Gedanken eines Master-Studenten
Nicht auf das Fach kommt es an - sondern was man daraus mit auf den Weg nimmt
Hätte ich doch einfach was Richtiges studiert. BWL oder wenigstens auf Lehramt. Irgendwann in sechs Semestern spukt wohl den meisten Bachelorstudenten der Germanistik dieser Gedanke so oder so ähnlich durch den Kopf. Und überhaupt. Was macht man eigentlich mit Germanistik? Taxi fahr’n? Auch so ein Spruch, der in sechs Semestern fallen wird. Aber ja – was zur Hölle macht man eigentlich mit Germanistik? Was habe ich da eigentlich studiert? In der Regel schon mal nicht Germanistik. Und auch nicht Mediävistik, Sprach- oder Literaturwissenschaft. Denn früher oder später im Studium passiert es: Du findest ein Thema, dass dich mehr interessiert als andere Sachen und aus irgendeinem Grund, vielleicht auch genau aus dem Grund bist du darin besser als das Mädchen mit den blauen Haaren, die schon im ersten Semester so viel wusste. Oder als Mark mit dem du zusammenwohnst, der schon vor dir mit Germanistik angefangen hat. Und irgendwann hast du den Eindruck, dass du auch mehr über dein Thema weißt, als der Professor, der dir auf deine Hausarbeit nur 13 Punkte gegeben hat. Irgendwie findest du, er hat sich mit deiner Arbeit nicht richtig auseinandergesetzt. Aber die Welt ist groß und da draußen sind Menschen, Unternehmen, NGOs, Behörden oder weiß der Geier, die sich für deine Ideen interessieren. Frag nach einem Praktikum. Du hast gelernt, wie man wissenschaftlich denkt, wie man komplexe Sachverhalte versteht und anwendet, und wenn du etwas nicht kannst, hast du gelernt wie du es dir beibringst. Das sind Sachen, die nicht selbstverständlich sind. Du wirst ein Studium hinter dich gebracht haben, von dem du vorher vielleicht nicht 100% sicher warst, ob du es schaffst. Etwas von diesem Gefühl bleibt und das ist auch okay so, weil ein neues Abenteuer beginnt.

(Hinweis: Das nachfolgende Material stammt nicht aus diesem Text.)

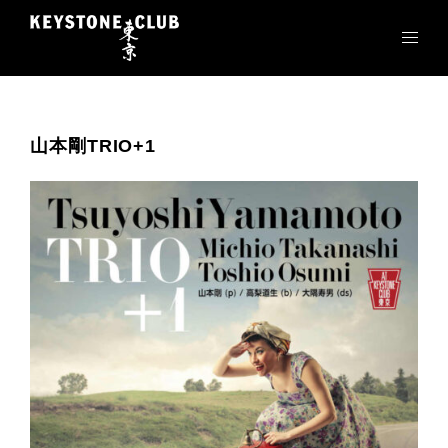
コ
ン
テ
ン
ツ
へ
山本剛TRIO+1
ス
キ
ッ
プ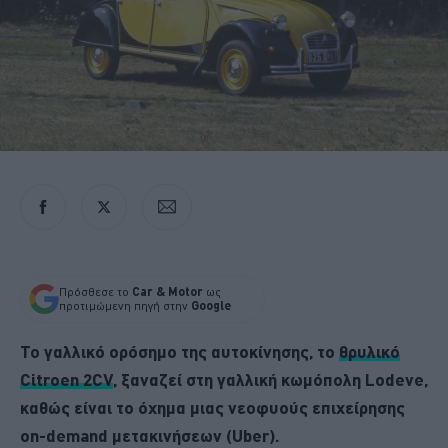
Πρόσθεσε το
Car & Motor
ως
προτιμώμενη πηγή στην
Google
Το γαλλικό ορόσημο της αυτοκίνησης, το
θρυλικό
Citroen 2CV
, ξαναζεί στη γαλλική κωμόπολη Lodeve,
καθώς είναι το όχημα μιας νεοφυούς επιχείρησης
on-demand μετακινήσεων (Uber).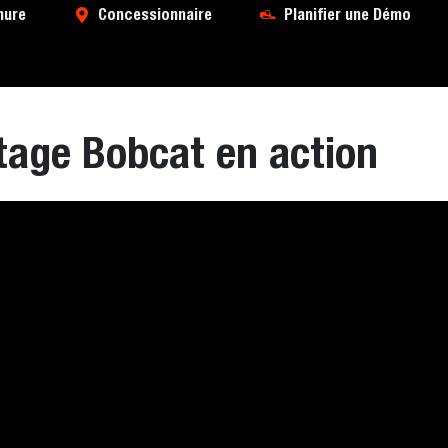
hure
Concessionnaire
Planifier une Démo
age Bobcat en action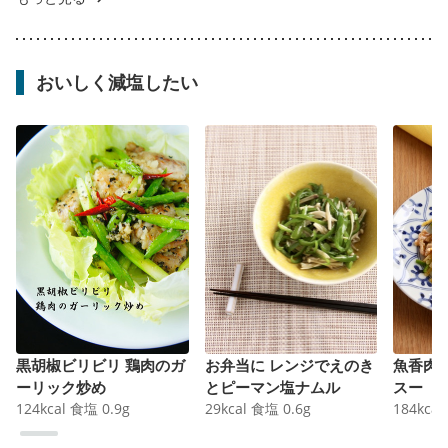
おいしく減塩したい
黒胡椒ビリビリ 鶏肉のガ
お弁当に レンジでえのき
魚香肉
ーリック炒め
とピーマン塩ナムル
スー
124
kcal
食塩
0.9
g
29
kcal
食塩
0.6
g
184
kcal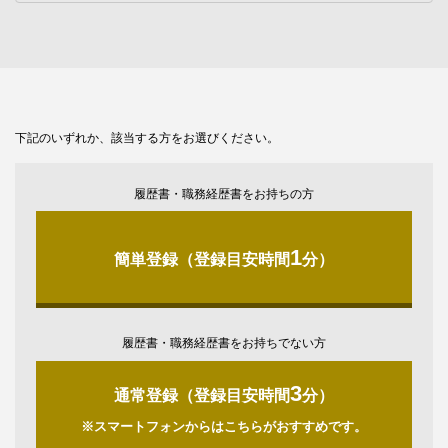
下記のいずれか、該当する方をお選びください。
履歴書・職務経歴書をお持ちの方
1
簡単登録（登録目安時間
分）
履歴書・職務経歴書をお持ちでない方
3
通常登録（登録目安時間
分）
※スマートフォンからはこちらがおすすめです。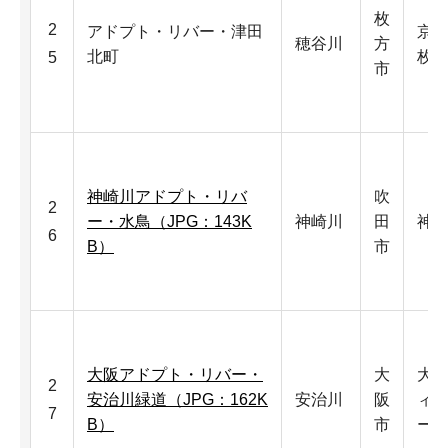
枚
2
アドプト・リバー・津田
京
穂谷川
方
北町
枚
5
市
神崎川アドプト・リバ
吹
2
ー・水鳥（JPG：143K
神崎川
田
神
6
B）
市
大阪アドプト・リバー・
大
大
2
安治川緑道（JPG：162K
安治川
阪
ィ
7
B）
市
ーク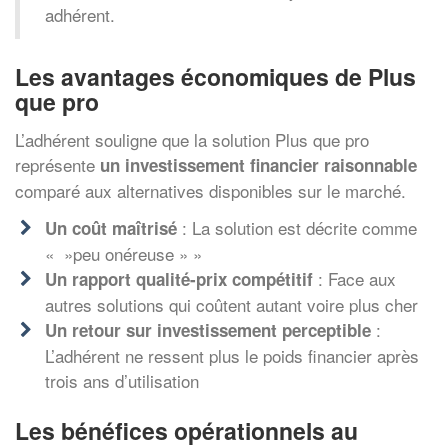
adhérent.
Les avantages économiques de Plus
que pro
L’adhérent souligne que la solution Plus que pro
représente
un investissement financier raisonnable
comparé aux alternatives disponibles sur le marché.
: La solution est décrite comme
Un coût maîtrisé
« »peu onéreuse » »
: Face aux
Un rapport qualité-prix compétitif
autres solutions qui coûtent autant voire plus cher
:
Un retour sur investissement perceptible
L’adhérent ne ressent plus le poids financier après
trois ans d’utilisation
Les bénéfices opérationnels au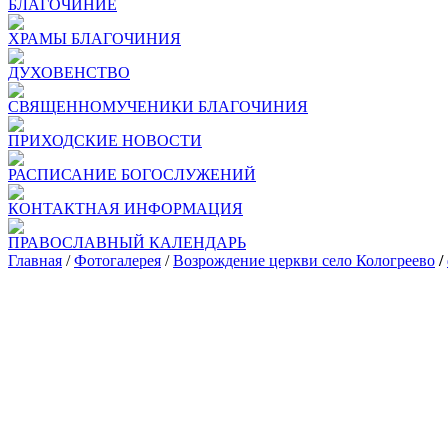
БЛАГОЧИНИЕ
ХРАМЫ БЛАГОЧИНИЯ
ДУХОВЕНСТВО
СВЯЩЕННОМУЧЕНИКИ БЛАГОЧИНИЯ
ПРИХОДСКИЕ НОВОСТИ
РАСПИСАНИЕ БОГОСЛУЖЕНИЙ
КОНТАКТНАЯ ИНФОРМАЦИЯ
ПРАВОСЛАВНЫЙ КАЛЕНДАРЬ
Главная
/
Фотогалерея
/
Возрождение церкви село Кологреево
/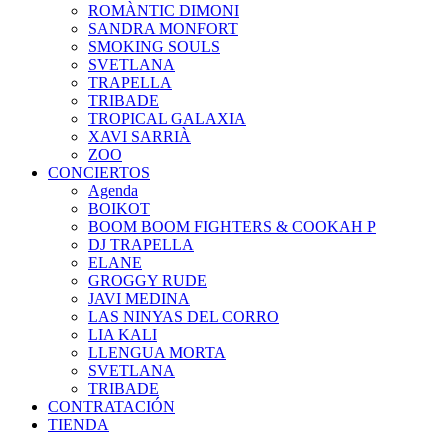
ROMÀNTIC DIMONI
SANDRA MONFORT
SMOKING SOULS
SVETLANA
TRAPELLA
TRIBADE
TROPICAL GALAXIA
XAVI SARRIÀ
ZOO
CONCIERTOS
Agenda
BOIKOT
BOOM BOOM FIGHTERS & COOKAH P
DJ TRAPELLA
ELANE
GROGGY RUDE
JAVI MEDINA
LAS NINYAS DEL CORRO
LIA KALI
LLENGUA MORTA
SVETLANA
TRIBADE
CONTRATACIÓN
TIENDA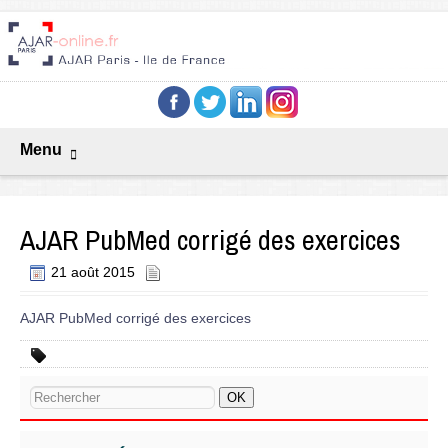
Menu
AJAR PubMed corrigé des exercices
21 août 2015
AJAR PubMed corrigé des exercices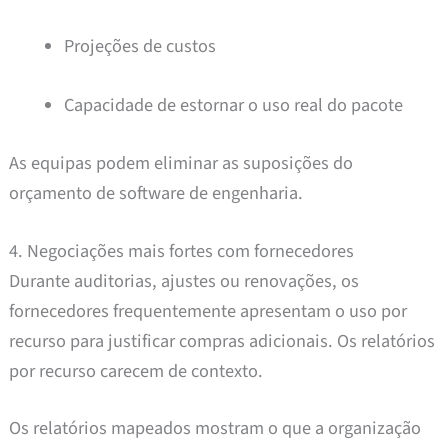
Projeções de custos
Capacidade de estornar o uso real do pacote
As equipas podem eliminar as suposições do
orçamento de software de engenharia.
4. Negociações mais fortes com fornecedores
Durante auditorias, ajustes ou renovações, os
fornecedores frequentemente apresentam o uso por
recurso para justificar compras adicionais. Os relatórios
por recurso carecem de contexto.
Os relatórios mapeados mostram o que a organização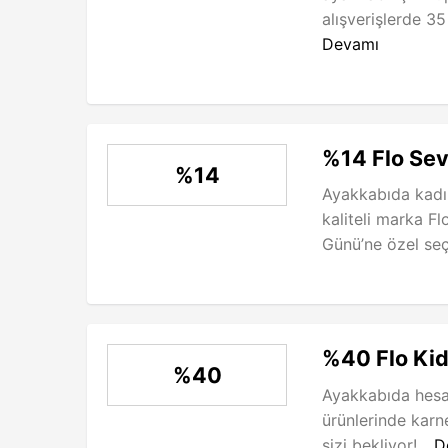
alışverişlerde 35 
Devamı
%14 Flo Sev
%14
Ayakkabıda kadın
kaliteli marka Fl
Günü’ne özel seçi
%40 Flo Kid
%40
Ayakkabıda hesap
ürünlerinde karn
sizi bekliyor!...
D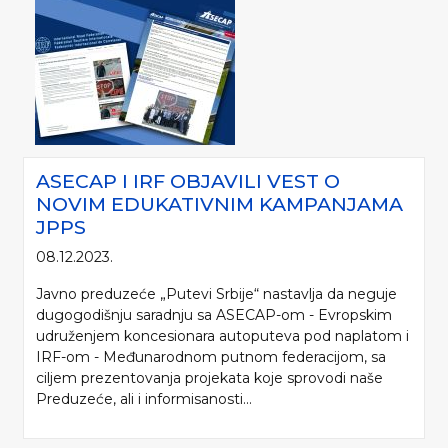
ASECAP I IRF OBJAVILI VEST O
NOVIM EDUKATIVNIM KAMPANJAMA
JPPS
08.12.2023.
Javno preduzeće „Putevi Srbije“ nastavlja da neguje
dugogodišnju saradnju sa ASECAP-om - Evropskim
udruženjem koncesionara autoputeva pod naplatom i
IRF-om - Međunarodnom putnom federacijom, sa
ciljem prezentovanja projekata koje sprovodi naše
Preduzeće, ali i informisanosti...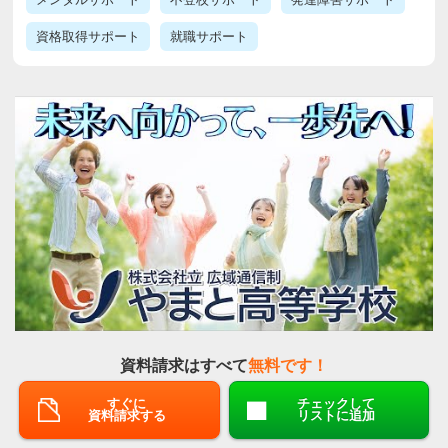
資格取得サポート
就職サポート
資料請求はすべて
無料です！
すぐに
チェックして
資料請求する
リストに追加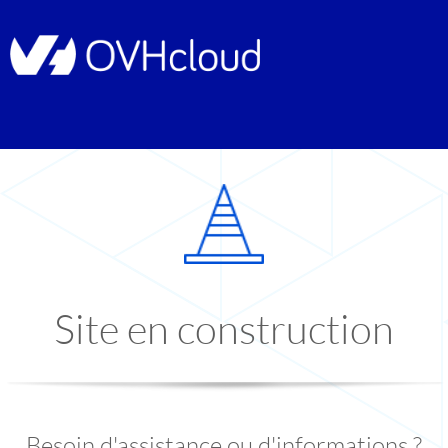
Site en construction
Besoin d'assistance ou d'informations ?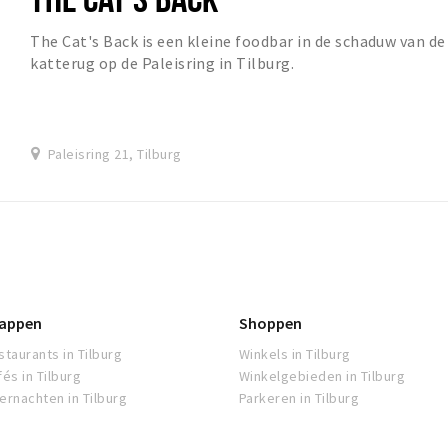
The Cat's Back is een kleine foodbar in de schaduw van de
katterug op de Paleisring in Tilburg.
Paleisring 21, Tilburg
appen
Shoppen
staurants in Tilburg
Winkels in Tilburg
fés in Tilburg
Winkelgebieden in Tilburg
ernachten in Tilburg
Parkeren in Tilburg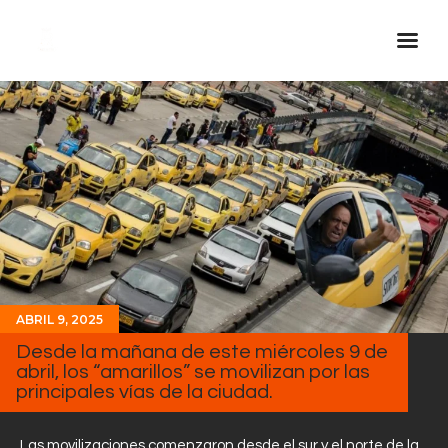
Inicio Real FM
Streaming
En Vivo
Descarga La APP
Programas
Noticias
ABRIL 9, 2025
Equipo
Desde la mañana de este miércoles 9 de
Sobre Nosotros
abril, los “amarillos” se movilizan por las
principales vías de la ciudad.
Contactos
Las movilizaciones comenzaron desde el sur y el norte de la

Und dann schmeißt du einfach mal Google an und schaust, was es in der Richtung deiner Interessen so für Jobs gibt. Klar, wenn du Journalist werden möchtest, hättest du vielleicht auch Journalismus studieren können. Wenn du Social Media cool findest, hättest du vielleicht Kommunikationsdesign studieren können. Und wenn du Unternehmensberaterin werden möchtest, hättest du vielleicht BWL studieren können. Hast du aber nicht. Musst du ja auch nicht. Es geht nicht darum, was du studiert hast, sondern wie du ein Team in Zukunft bereichern kannst. Sprachwissenschaftler arbeiten zusammen mit Informatikern daran, Computer-Mensch-Schnittstellen wie User Interfaces, Übersetzungsprogramme oder Sprachcomputer zu optimieren. Literaturwissenschaftler werden Redakteure für’s Fernsehen, die Zeitung oder verfassen ihren Debutroman. Mediävisten erforschen Unternehmensgeschichten, kuratieren Museen etc. Vielleicht ist deine Idee so gut, dass du in die Forschung gehst, ein Unternehmen gründest, oder einen YouTube-Kanal startest. Da musst du eventuell noch lernen, wie man Drittmittel einwirbt, eine Bilanz aufstellt oder ein Video schneidet, aber wenn du dran bleibst, geht das schon irgendwie. Du hast dann ja auch verstanden was Poststrukturalismus ist.